Integrating health financing into well-established micro-finance organizations is a unique way to bring health care financing to many communities. By coupling these two schemes, members can derive mutual benefits for both schemes:
- Money contributed to the MHO can be invested in the credit-saving schemes, thereby strengthening the resource mobilization function of and increasing the capacity for giving out loans, thus generating financial gains for both the savings scheme and the health financing scheme
- Given that they will be managed together, the MHO can benefit from the knowledge and experience of the savings association
- Insurance premiums can be deducted directly from member’s savings account, thereby increasing efficiency in the collection of insurance premiums. Members may even take a loan from the savings association to pay their insurance premiums in full for a whole year which is cheaper than paying in monthly installments.
- Providing health insurance coverage for members of the credit-saving schemes will minimize risks of defaulting on loans as a result of unpredictable health care expenditures
In March 2005, AWARE-RH supported SAILD to conduct social, economic, technical, and institutional feasibility studies in three selected districts in the Western Province of Cameroon - Bangoua, Bameka and Galim. Information collected on a number of factors crucial to the success of the mutual health organizations including data on the social organization in targeted districts, the sources of income and their distribution, information on health care centers, estimated costs of the health service package, the value of the premium and the membership fee, and the relationship between the micro-finance organizations and the MHOs. The feasibility study concluded that establishing MHOs in the three chosen districts was a financially viable initiative.
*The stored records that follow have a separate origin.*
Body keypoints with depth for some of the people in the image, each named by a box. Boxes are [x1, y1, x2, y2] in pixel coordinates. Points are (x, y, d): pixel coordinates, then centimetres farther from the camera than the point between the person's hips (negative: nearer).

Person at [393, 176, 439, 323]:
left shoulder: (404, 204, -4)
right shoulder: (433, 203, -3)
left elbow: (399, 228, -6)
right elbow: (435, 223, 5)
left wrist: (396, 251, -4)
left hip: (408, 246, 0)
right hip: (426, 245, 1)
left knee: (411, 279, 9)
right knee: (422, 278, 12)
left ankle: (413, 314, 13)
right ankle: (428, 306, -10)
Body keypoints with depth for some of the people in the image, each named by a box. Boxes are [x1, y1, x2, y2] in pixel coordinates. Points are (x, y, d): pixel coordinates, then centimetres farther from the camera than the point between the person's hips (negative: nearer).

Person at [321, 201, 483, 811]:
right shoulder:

Awareness campaigns were then organized to sensitize the communities to the importance of investing in their health, and to make them aware that the mutual health organization collectively belongs to them, and so its success depends on their membership. The Bangoua, Bam-ka and Galim MHOs were officially launched on Aug. 25-27, 2005 in the presence of the sub-prefects, the regional delegate of the Ministry of Health, AWARE-RH representatives, village chiefs, mayors of local councils,, SAILD representatives, and micro-finance organization's managers. During the launching ceremony in Bangwa, the president of the management committee lamented the death of a young girl whose family could not afford to take her for treatment of her diarrhoea, and she dies as a result. "If the family had been members of our health financing scheme, the scheme would have taken care of the costs for hospitalization of this child and maybe she would still be alive today." According to a journalist writing for the SAILD publication La Voix du Paysan, "It is time that those who relied solely on traditional healers, many of whom are charlatans, come back to reason. Community health financing schemes have opened the way."
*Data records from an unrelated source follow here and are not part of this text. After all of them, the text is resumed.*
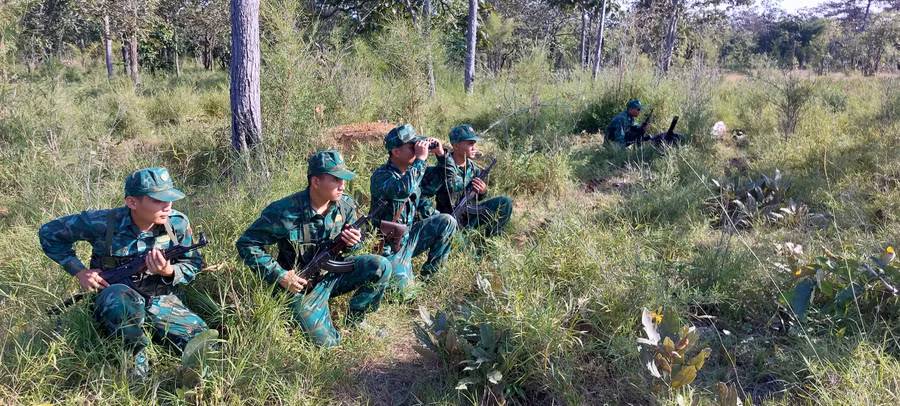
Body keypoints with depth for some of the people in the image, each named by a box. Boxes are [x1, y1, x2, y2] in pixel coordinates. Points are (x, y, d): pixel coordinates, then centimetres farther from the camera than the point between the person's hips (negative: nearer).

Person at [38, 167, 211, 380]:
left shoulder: (178, 224, -9)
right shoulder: (103, 223, -15)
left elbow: (194, 266, 1)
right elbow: (49, 232, 1)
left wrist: (169, 272, -22)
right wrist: (80, 271, -8)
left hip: (162, 301, 2)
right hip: (113, 301, -2)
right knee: (124, 297, -41)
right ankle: (136, 360, -17)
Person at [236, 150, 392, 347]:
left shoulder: (345, 205, -8)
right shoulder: (284, 212, -24)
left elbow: (355, 239, 9)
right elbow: (246, 244, -16)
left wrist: (353, 243, -18)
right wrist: (281, 276, -20)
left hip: (336, 271, 5)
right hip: (303, 284, -4)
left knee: (381, 266, -17)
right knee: (326, 342, -13)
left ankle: (355, 320, 5)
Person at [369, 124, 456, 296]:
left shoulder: (412, 170, 2)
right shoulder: (381, 176, -19)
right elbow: (403, 190, -43)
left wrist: (441, 153, -5)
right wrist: (420, 159, -33)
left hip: (409, 236, 7)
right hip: (391, 246, -7)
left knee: (447, 222, -6)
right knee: (405, 293, -15)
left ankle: (429, 274, 6)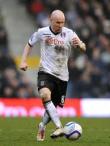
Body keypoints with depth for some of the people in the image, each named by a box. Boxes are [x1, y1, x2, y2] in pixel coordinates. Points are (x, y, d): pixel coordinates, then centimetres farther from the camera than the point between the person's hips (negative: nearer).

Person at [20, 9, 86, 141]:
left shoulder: (69, 33, -6)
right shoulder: (42, 32, -2)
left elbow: (83, 48, -15)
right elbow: (29, 44, 14)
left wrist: (79, 44, -39)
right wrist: (23, 61, 2)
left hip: (62, 75, 2)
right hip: (46, 72, -1)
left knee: (54, 106, 8)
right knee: (45, 95, -30)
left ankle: (42, 126, 39)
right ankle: (59, 128, -37)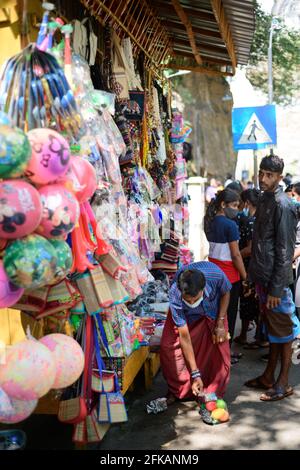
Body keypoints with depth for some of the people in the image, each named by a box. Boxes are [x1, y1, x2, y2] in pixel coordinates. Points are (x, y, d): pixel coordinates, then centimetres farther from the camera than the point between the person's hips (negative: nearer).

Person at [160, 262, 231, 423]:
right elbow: (184, 337, -32)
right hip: (186, 316, -1)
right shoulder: (175, 297, -40)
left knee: (219, 350, -8)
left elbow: (225, 293, -13)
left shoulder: (216, 275, -41)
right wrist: (195, 374, -29)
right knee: (168, 347, -13)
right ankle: (177, 390, 10)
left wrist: (220, 323, -17)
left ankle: (213, 393, 13)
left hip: (214, 312, 1)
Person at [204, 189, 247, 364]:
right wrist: (245, 277, -9)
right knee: (229, 314, 5)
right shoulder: (230, 225, -18)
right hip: (229, 276, -8)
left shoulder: (211, 221, 6)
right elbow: (236, 255, -17)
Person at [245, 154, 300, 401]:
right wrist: (256, 279, 16)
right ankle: (268, 377, 29)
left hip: (275, 280, -9)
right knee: (271, 328, 17)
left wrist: (276, 289, -19)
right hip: (262, 276, 9)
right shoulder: (264, 200, 11)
Since the launching of these schemes in August 2005, 3,283 individuals have joined the MHOs in these three districts of Cameroon. Members pay a premium ranging from 360 FCFA (0.66 USD) to 480 FCFA (0.88 USD) per person per month, and these cover 70% to 100% of the cost of certain services, including medical consultations, surgeries, delivery and ante and postnatal care.
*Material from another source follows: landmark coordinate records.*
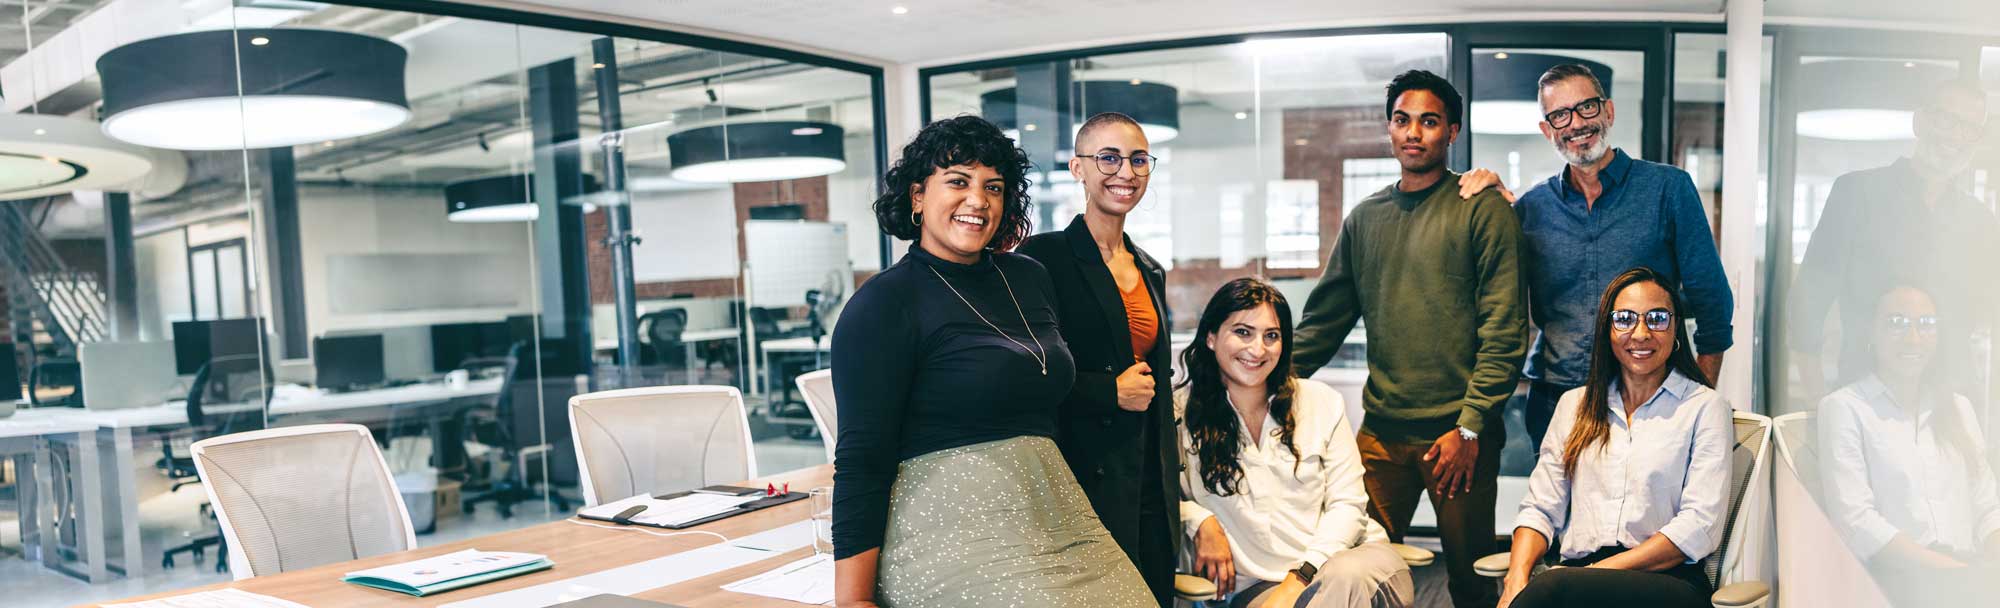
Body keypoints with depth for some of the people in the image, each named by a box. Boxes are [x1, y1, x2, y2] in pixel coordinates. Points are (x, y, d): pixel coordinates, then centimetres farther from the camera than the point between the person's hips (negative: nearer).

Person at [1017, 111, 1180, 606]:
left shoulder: (1152, 272, 16)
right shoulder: (1044, 256, -7)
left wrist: (1171, 490, 18)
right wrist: (1110, 391, -13)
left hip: (1149, 490, 7)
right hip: (1082, 484, -7)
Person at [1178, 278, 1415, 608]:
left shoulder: (1321, 402, 6)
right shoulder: (1182, 411, 1)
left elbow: (1348, 504, 1)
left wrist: (1298, 580, -11)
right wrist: (1200, 521, -16)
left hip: (1348, 553, 2)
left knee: (1346, 578, -35)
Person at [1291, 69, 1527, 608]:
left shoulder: (1483, 209, -3)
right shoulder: (1365, 217, 12)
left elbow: (1505, 330, -8)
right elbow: (1326, 317, 14)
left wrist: (1470, 427, -13)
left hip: (1460, 433, -4)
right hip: (1381, 431, 4)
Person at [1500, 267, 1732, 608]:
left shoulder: (1705, 408, 7)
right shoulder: (1574, 405, 19)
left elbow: (1699, 527, -4)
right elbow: (1541, 509, 13)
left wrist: (1600, 571, -14)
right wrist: (1517, 578, -7)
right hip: (1578, 576, 3)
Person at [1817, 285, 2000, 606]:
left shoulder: (1957, 407, 20)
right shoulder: (1843, 408, 0)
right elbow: (1855, 521, -10)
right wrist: (1956, 572, -17)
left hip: (1969, 574, 5)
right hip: (1897, 578, -5)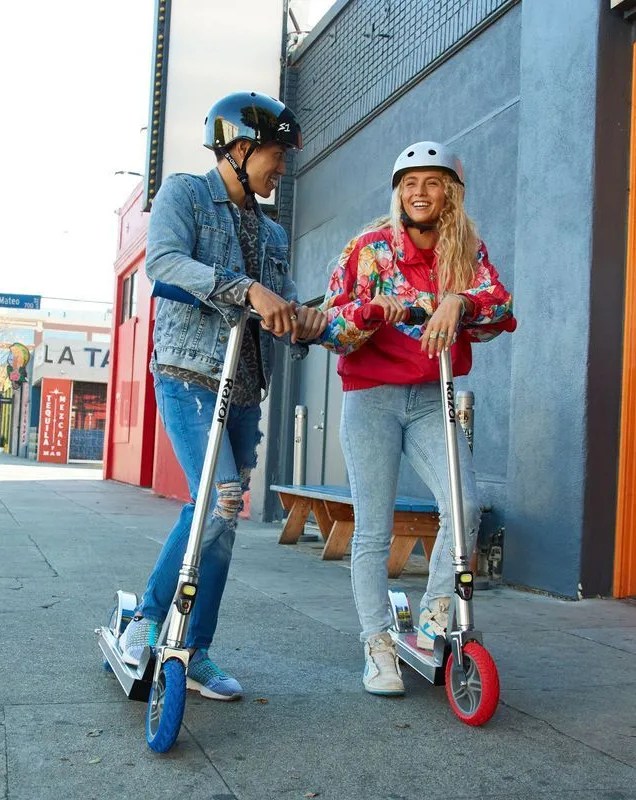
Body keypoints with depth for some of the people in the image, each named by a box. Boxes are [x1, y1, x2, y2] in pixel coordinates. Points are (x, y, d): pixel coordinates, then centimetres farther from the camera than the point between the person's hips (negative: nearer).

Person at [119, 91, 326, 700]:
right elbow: (163, 261, -16)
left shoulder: (271, 233, 21)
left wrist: (302, 320, -11)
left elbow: (282, 306, 14)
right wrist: (247, 290, -29)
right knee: (219, 502, -20)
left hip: (245, 389, 7)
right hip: (188, 374, -6)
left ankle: (192, 653, 15)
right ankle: (147, 618, 0)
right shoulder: (184, 193, 3)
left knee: (219, 516, 5)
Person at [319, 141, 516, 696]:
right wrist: (372, 308, -23)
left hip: (432, 399, 2)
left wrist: (460, 302, -31)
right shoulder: (371, 247, 0)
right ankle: (379, 646, 10)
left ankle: (436, 616, 5)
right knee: (374, 528, -2)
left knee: (464, 506, -17)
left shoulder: (468, 251, 5)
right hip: (372, 396, -1)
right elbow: (331, 327, -4)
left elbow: (504, 309, -12)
SAILD and AWARE-RH have recently conducted training sessions for the newly elected MHO managers. This training was intended to help the managers better manage the MHOs and negotiate health services packages with health providers. AWARE-RH and SAILD will continue to monitor and provide technical assistance to these newly created MHOs. Through this collaboration AWARE_RH will also be strengthening the capacity of SAILD to link micro-finance and MHO schemes.